> Exercices à réaliser:
1) D'après l'extrait sur l'ingénierie sociale, que n'est pas la femme qui entre dans le hall, ou que n'a-t-elle pas ? Énumérez chaque point.
2) Reproduisez le passage de l'extrait sur l'ingénierie sociale qui commence par « Chief People Hacker » et se poursuit jusqu'à « pas de badge. ».
3) Résumez l'extrait sur l'ingénierie sociale en deux phrases.

> Extrait choisi:
---+---
Si nous ne pouvons pas éradiquer l’ingénierie sociale, nous pouvons la combattre

25 mars 2025

Auteur

Stephanie Carruthers

Chief People Hacker for IBM X-Force Red

Une femme entre dans le hall d’une entreprise. C’est la première fois qu’elle met les pieds dans ce bâtiment. Personne ici ne l’avait jamais vue. Ce n’est pas une salariée. Elle n’est l’invitée de personne. Elle n’a pas de badge. 

Mais impossible de le savoir d’après l’attitude des personnes présentes. En fait, ils ne réagissent pas du tout. Ils l’ignorent avec lassitude, comme un élément de décor insignifiant. Même pas comme un baby-foot dans la salle de pause, ou une plante en plastique fixée au sol : toujours là et qui ne vaut pas la peine d’y jeter un regard.

Sans ralentir le pas, elle se dirige directement vers la réception. 

« Bonjour », dit-elle d’un air penaud.

La réceptionniste lève la tête de son écran, avec un empressement qui suggère qu’elle apprécie cette distraction. (Jerry, du service comptabilité, répond encore une fois à des e-mails qui devraient rester privés.)
---+---
> Entrées répertoriées:
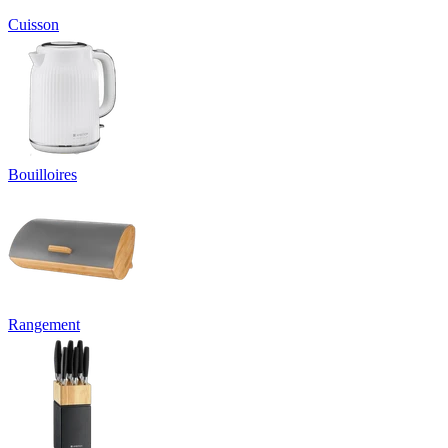
Cuisson
Bouilloires
Rangement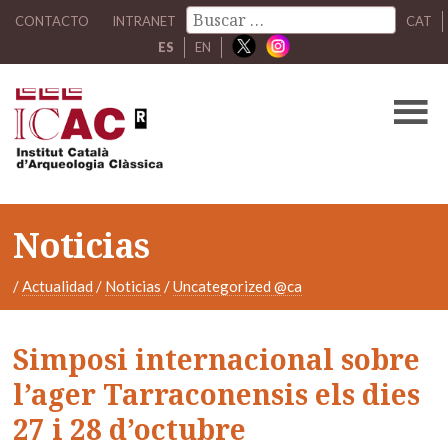
CONTACTO
INTRANET
CAT
ES
EN
Noticias
/
Actualidad
/
Noticias
/
Uncategorized @ca
Simposi internacional sobre
l’ager Tarraconensis els dies
27 i 28 d’octubre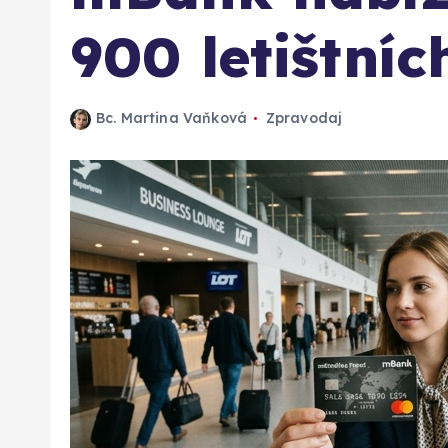
900 letištníc
Bc. Martina Vaňková
Zpravodaj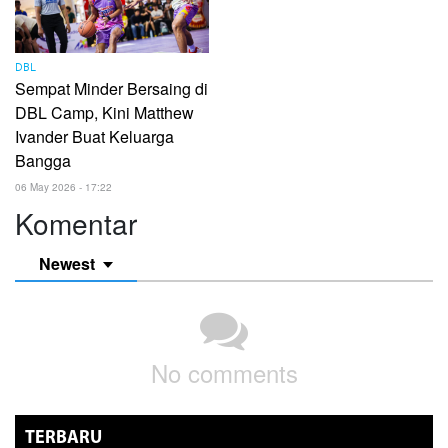
DBL
Sempat Minder Bersaing di
DBL Camp, Kini Matthew
Ivander Buat Keluarga
Bangga
06 May 2026 - 17:22
Komentar
Newest
No comments
TERBARU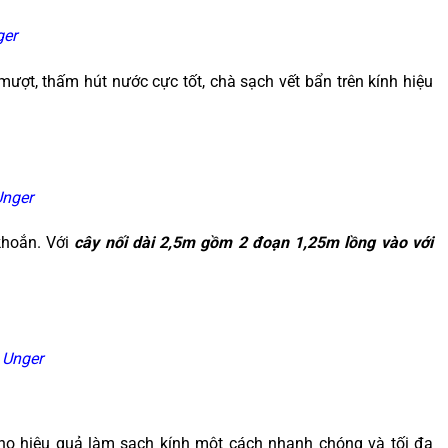
ger
mượt, thấm hút nước cực tốt, chà sạch vết bẩn trên kính hiệu
Unger
khoắn. Với
cây nối dài 2,5m gồm 2 đoạn 1,25m lồng vào với
h Unger
cho hiệu quả làm sạch kính một cách nhanh chóng và tối đa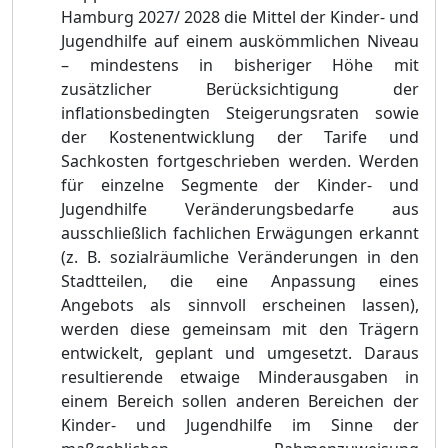
Hamburg 2027/ 2028 die Mittel der Kinder- und
Jugendhilfe auf einem auskö
mmlichen Niveau
–
mindestens in bisheriger Hö
he mit
zusä
tzlicher Berü
cksichtigung der
inflationsbedingten Steigerungsraten sowie
der Kostenentwicklung der
Tarife und
Sachkosten fortgeschrieben werden. Werden
fü
r einzelne Segmente der Kinder- und
Jugendhilfe Verä
nderungsbedarfe
aus
ausschließ
lich fachlichen Erwä
gungen erkannt
(z. B. sozialrä
umliche Verä
nderungen in den
Stadtteilen, die eine Anpassung eines
An
gebots als sinnvoll erscheinen lassen),
werden diese gemeinsam mit den Trä
gern
entwickelt, geplant und umgesetzt. Daraus
resultierende etwaige Minderausgaben in
einem Bereich sollen anderen Bereichen der
Kinder- und Jugendhilfe im Sinne der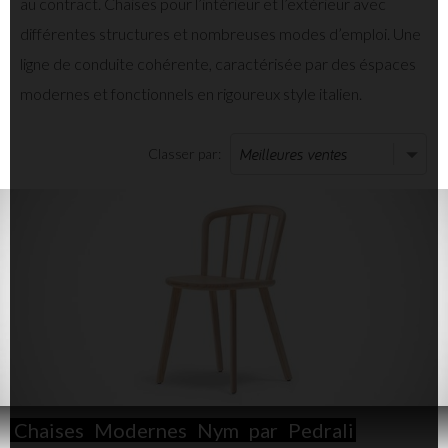
au contract. Chaises pour l’intérieur et l’extérieur avec
différentes structures et nombreuses modes d’emploi. Une
ligne de conduite cohérente, caractérisée par des éspaces
modernes et fonctionnels en rigoureux style italien.
Classer par:
Chaises
Modernes
Nym
par
Pedrali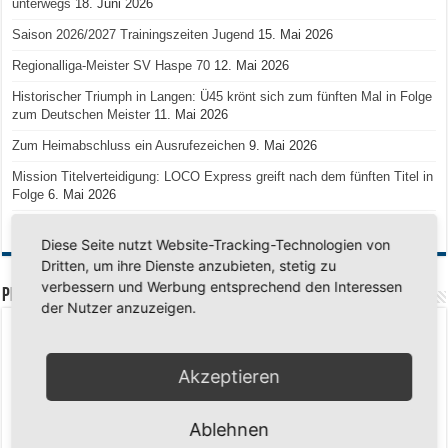
unterwegs
18. Juni 2026
Saison 2026/2027 Trainingszeiten Jugend
15. Mai 2026
Regionalliga-Meister SV Haspe 70
12. Mai 2026
Historischer Triumph in Langen: Ü45 krönt sich zum fünften Mal in Folge
zum Deutschen Meister
11. Mai 2026
Zum Heimabschluss ein Ausrufezeichen
9. Mai 2026
Mission Titelverteidigung: LOCO Express greift nach dem fünften Titel in
Folge
6. Mai 2026
Finale, Teil 2: Alle ins Hasper Ufo
6. Mai 2026
Diese Seite nutzt Website-Tracking-Technologien von
Dritten, um ihre Dienste anzubieten, stetig zu
verbessern und Werbung entsprechend den Interessen
PREMIUMPARTNER
der Nutzer anzuzeigen.
Akzeptieren
Ablehnen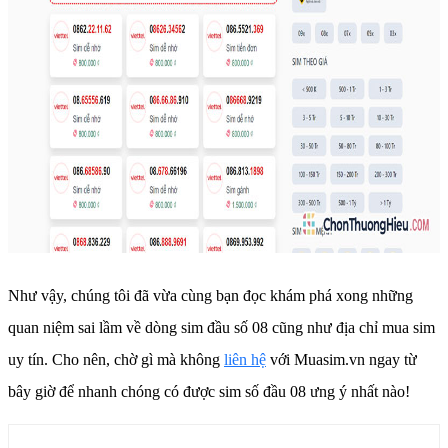
Như vậy, chúng tôi đã vừa cùng bạn đọc khám phá xong những
quan niệm sai lầm về dòng sim đầu số 08 cũng như địa chỉ mua sim
uy tín. Cho nên, chờ gì mà không
liên hệ
với Muasim.vn ngay từ
bây giờ để nhanh chóng có được sim số đầu 08 ưng ý nhất nào!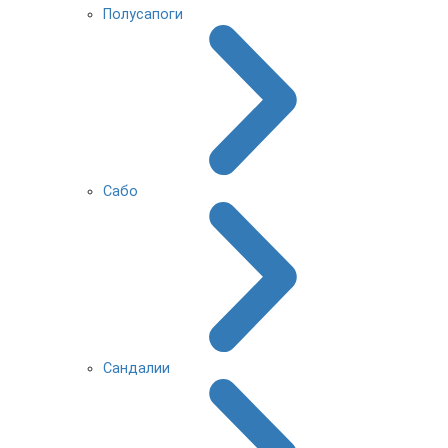
Полусапоги
Сабо
Сандалии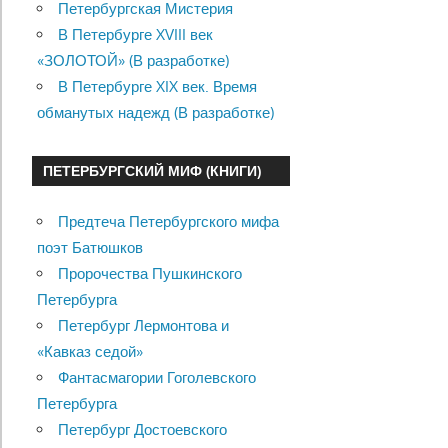
Петербургская Мистерия
В Петербурге XVIII век
«ЗОЛОТОЙ» (В разработке)
В Петербурге XIX век. Время
обманутых надежд (В разработке)
ПЕТЕРБУРГСКИЙ МИФ (КНИГИ)
Предтеча Петербургского мифа
поэт Батюшков
Пророчества Пушкинского
Петербурга
Петербург Лермонтова и
«Кавказ седой»
Фантасмагории Гоголевского
Петербурга
Петербург Достоевского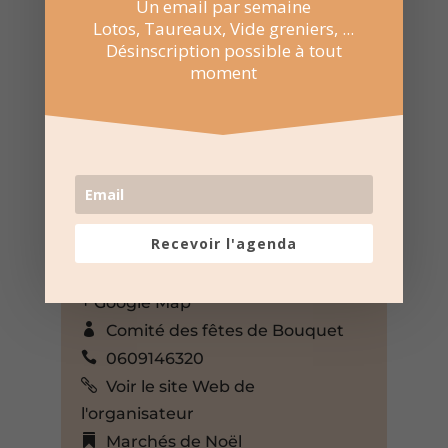
Un email par semaine
Lotos, Taureaux, Vide greniers, ...
Désinscription possible à tout
moment
7 Déc 2025
Événement sur toute la journée
Recevoir l'agenda
Clos Jean Cavalier à Bouquet
Bouquet, Gard, 30580, France,
+ Google Map
Comité des fêtes de Bouquet
0609146320
Voir le site Web de
l'organisateur
Marchés de Noël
---+---
> Résultats par exercice:
1)
- Ce n'est pas une salariée.
- Elle n'est l'invitée de personne.
- Elle n'a pas de badge.

2)
Chief People Hacker for IBM X-Force Red

Une femme entre dans le hall d’une entreprise. C’est la première fois qu’elle met les pieds dans ce bâtiment. Personne ici ne l’avait jamais vue. Ce n’est pas une salariée. Elle n’est l’invitée de personne. Elle n’a pas de badge.

3) Une femme qui n'est ni salariée ni invitée et qui n'a pas de badge entre dans le hall d'une entreprise, et les personnes présentes l'ignorent complètement. Elle va droit à la réception et salue d'un air penaud la réceptionniste, qui lève la tête de son écran avec un empressement suggérant qu'elle apprécie cette distraction.